Now they saw Herod apparently getting results. James was dead. Peter was arrested. Soon he would be executed as well. 

Luke tells us the arrest of Peter took place during the days of Unleavened Bread (v. 3). The days of Unleavened Bread was the festival also known as Passover. It was during Passover that Jesus was arrested and crucified over a decade earlier. Thousands of Jews sojourned to Jerusalem every year to celebrate this founding holy day.

Peter was put under heavy lock and key:
When he had seized him, he put him in prison, delivering him to four squads of soldiers to guard him, intending after the Passover to bring him out before the people (v. 4). 
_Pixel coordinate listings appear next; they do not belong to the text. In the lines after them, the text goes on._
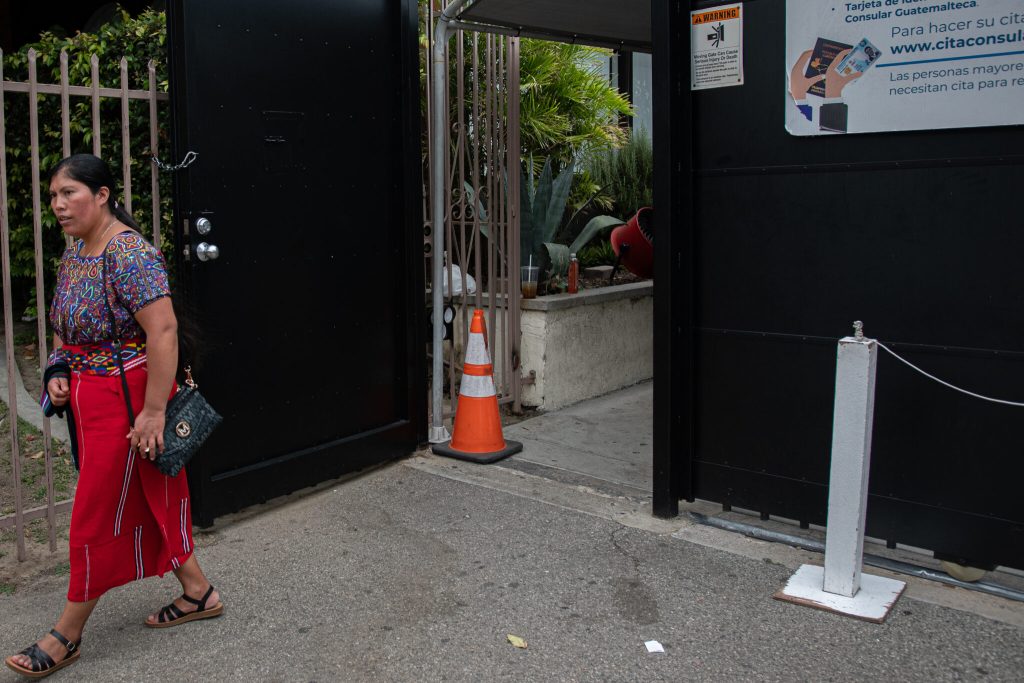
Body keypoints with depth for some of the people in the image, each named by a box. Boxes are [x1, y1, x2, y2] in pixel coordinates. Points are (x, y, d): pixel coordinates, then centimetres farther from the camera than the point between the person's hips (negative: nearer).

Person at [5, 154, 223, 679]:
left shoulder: (128, 254, -20)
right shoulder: (74, 252, 10)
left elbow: (164, 331, -26)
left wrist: (153, 412, -27)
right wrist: (59, 371, 4)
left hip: (128, 397, -9)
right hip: (89, 397, 9)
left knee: (97, 513, 2)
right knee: (153, 497, 16)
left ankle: (67, 636, 17)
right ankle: (197, 593, 29)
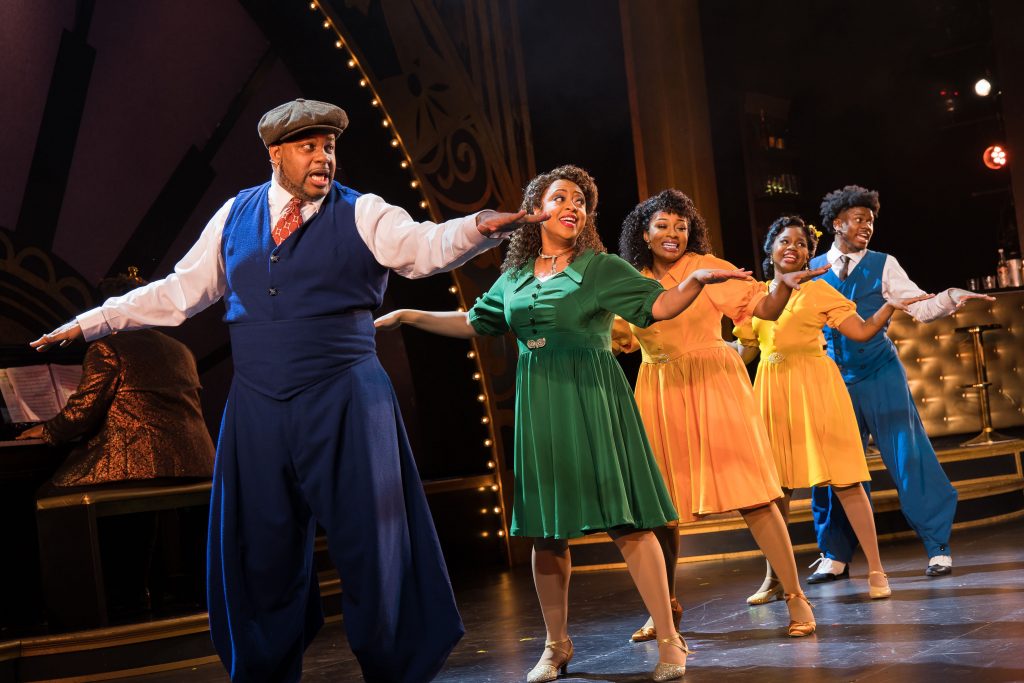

Not only was he put in prison, but four squads of soldiers were ordered to guard Peter. The word for four squads is "tetradiois," meaning there were four men in each squad, making a total of sixteen soldiers just to keep one man, Peter, a fisherman from Galilee, locked up.

Evidently, James was executed before the days of Unleavened Bread, but probably not too long before, since Herod arrested Peter subsequent to the positive response he received from the Pharisees and Sadducees for executing James. But the timing of Peter's arrest allowed for some delay between imprisonment and execution. Herod was intending after the Passover to bring him out before the people. First the holy day must be celebrated, the Passover seder must be performed, the meal eaten, and then perhaps the next day Peter could be beheaded before the people, in public for everyone to see. 

The thought may have been that this would make an even greater impact due to the timing of this execution, taking place on the same anniversary of Jesus's execution. It would add salt to the wound and be all the more horrifying for believers in Jesus to see their leader and apostle publicly slain on the same day their Lord was slain. 

The thousands of Jews who had journeyed to Jerusalem for the celebration would also see this prominent believer killed, and it would put great fear into everyone. It would seem the timing was calculated to create a deterrent, to induce the Jews to have nothing to do with Christ or His followers.

But it was not acceptable to kill Peter on the day of Passover:

So Peter was kept in the prison. He was afforded some time, albeit behind bars with four squads of soldiers watching his every move.

But the Christians did not give him up for lost: but prayer for him was being made fervently by the church to God (v. 5).

The church of God refers to the believers in Jerusalem. The Greek word translated church means "assembly." The use of church in this context refers to believers assembled together for a shared purpose. In this case, they assembled to offer prayer for Peter that he might be freed. 

Their prayer was made fervently. The word fervently here is the Greek "ektenēs" which literally means "stretched out." Metaphorically, it is used to mean fervently, or "without ceasing." They were praying stretched out of over time, extensively; it gives the picture that every minute Peter was imprisoned, the church of God was praying for his release.